Google Cloud Platform Experiment Support

06 May 19:46
61a5969
Compare
Choose a tag to compare
Added
  • Adds HypothesisTester: Simple time average difference comparison between individual runs. With multiple testing correction and p-value plotting. Example hypothesis_testing.ipynb notebook.
  • Adds MetaLog and HyperLog classes: Implement convenient functionalities like hyper_log.filter() and ease the post-processing analysis.
  • Adds GCP job launch/monitor support for all experiment types and organizes GCS syncing of results.
Changed
  • load_result_logs is now directly imported with import mle_toolbox since it is part of the core functionality.
  • Major restructuring of experiment sub-directory (local, cluster, cloud) with easy 3 part extension for new resources:
    • monitor, launch, check_job_args
Fixed
  • Fixes plotting with new MetaLog and HyperLog classes.

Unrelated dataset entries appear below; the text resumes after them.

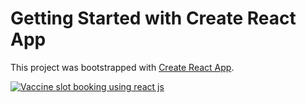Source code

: # Getting Started with Create React App

This project was bootstrapped with [Create React App](https://github.com/facebook/create-react-app).

[![Vaccine slot booking using react js](https://user-images.githubusercontent.com/55646472/117606979-a8232700-b178-11eb-8101-1d721d13a1da.png)](https://youtu.be/H3ERdbiggKc)

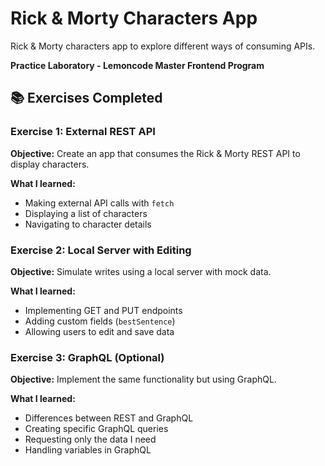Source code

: # Rick & Morty Characters App

Rick & Morty characters app to explore different ways of consuming APIs.

**Practice Laboratory - Lemoncode Master Frontend Program**

## 📚 Exercises Completed

### Exercise 1: External REST API

**Objective:** Create an app that consumes the Rick & Morty REST API to display characters.

**What I learned:**

- Making external API calls with `fetch`
- Displaying a list of characters
- Navigating to character details

### Exercise 2: Local Server with Editing

**Objective:** Simulate writes using a local server with mock data.

**What I learned:**

- Implementing GET and PUT endpoints
- Adding custom fields (`bestSentence`)
- Allowing users to edit and save data

### Exercise 3: GraphQL (Optional)

**Objective:** Implement the same functionality but using GraphQL.

**What I learned:**

- Differences between REST and GraphQL
- Creating specific GraphQL queries
- Requesting only the data I need
- Handling variables in GraphQL
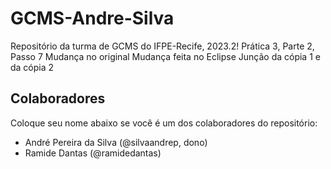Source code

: # GCMS-Andre-Silva
Repositório da turma de GCMS do IFPE-Recife, 2023.2!
Prática 3, Parte 2, Passo 7
Mudança no original
Mudança feita no Eclipse
Junção da cópia 1 e da cópia 2

## Colaboradores
Coloque seu nome abaixo se você é um dos colaboradores do repositório:
* André Pereira da Silva (@silvaandrep, dono)
* Ramide Dantas (@ramidedantas)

Bash Experiment, Encryption & Extra cmd inputs

24 Apr 14:59
Compare
Choose a tag to compare
Added
  • Allows multi-config + multi-seed bash experiments. The user needs to take care of the input arguments (-exp_dir, -config_fname, -seed_id) themselves and within the bash script. We provide a minimal example of how to do so in examples/bash_configs.
  • Adds backend functions for monitor_slurm_cluster and local version to get resource utilisation.
  • Adds SHA-256 encryption/decryption of ssh credentials. Also part of initialization setup.
  • Adds extra_cmd_line_inputs to single_job_args so that you can add a static input via the command line. This will also be incorporated in the MLExperiment as extra_config dotmap dictionary.
Changed
  • Changes plots of monitored resource utilisation to plotext to avoid gnuplot dependency.
  • Changes logger interface: Now one has to provide dictionaries as inputs to update_log. This is supposed to make the logging more robust.
  • Changes template files and refactor/name files in utils subdirectory:
    • core_experiment: Includes helpers used in (almost) every experiment
    • core_files_load: Helpers used to load various core components (configs)
    • core_files_merge: Helpers used to merge meta-logs
    • helpers: Random small functionalities (not crucial)
  • Renames hyperopt subdirectory: hyperopt_<type>, hyperspace, hyperlogger
  • Changes the naming of the config from cc to mle_config for easy readability.
  • Changes the naming of files to be more intuitive: E.g. abc_1_def.py, abc_2_def.py are changed to abc_def_1.py, abc_def_2.py
Fixed
  • Fixed local launch of remote projects via screen session and pipping to qrsh or srun --pty bash. If you are on a local machine and run mle run, you will get to choose the remote resource and can later reattach to that resource.
  • Fixed 2D plot with fixed_params. The naming as well as subtitle of the .png files/plots accounts for the fixed parameter.

`mle init`, `MLE_Experiment` & refactoring

09 Apr 17:56
58bd27c
Compare
Choose a tag to compare
  • Adds mle init to configure template toml. The command first searches for an existing config to update. If none is found we go through the process of updating values in a default config.
  • Print configuration and protocol summary with rich. This gets rid of tabulate dependency.
  • Update monitor_slurm_cluster to work with new mle monitor. This gets rid of colorclass, terminaltables dependencies.
  • Fix report generation bug (everything has to be a string for markdown-ification!).
  • Fix monitor bug: No longer reload the local database at each update call.
  • Adds get_jax_os_ready helper for setting up JAX environment variables.
  • Adds load_model_ckpt for smooth reloading of stored checkpoints.
  • Add MLE_Experiment abstraction for minimal imports and smooth workflow.
  • A lot of internal refactoring: E.g. getting rid of multi_runner sub directory.